The task →
Exactly as they appear, output all of the records. Skip any images.

Recorded information →
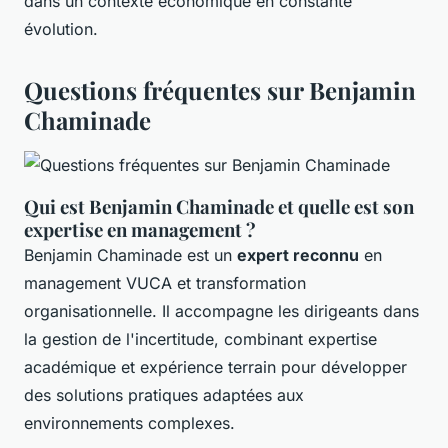
dans un contexte économique en constante
évolution.
Questions fréquentes sur Benjamin
Chaminade
Qui est Benjamin Chaminade et quelle est son
expertise en management ?
Benjamin Chaminade est un
expert reconnu
en
management VUCA et transformation
organisationnelle. Il accompagne les dirigeants dans
la gestion de l'incertitude, combinant expertise
académique et expérience terrain pour développer
des solutions pratiques adaptées aux
environnements complexes.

Response area →
dans un contexte économique en constante
évolution.
Questions fréquentes sur Benjamin
Chaminade
Qui est Benjamin Chaminade et quelle est son
expertise en management ?
Benjamin Chaminade est un
expert reconnu
en
management VUCA et transformation
organisationnelle. Il accompagne les dirigeants dans
la gestion de l'incertitude, combinant expertise
académique et expérience terrain pour développer
des solutions pratiques adaptées aux
environnements complexes.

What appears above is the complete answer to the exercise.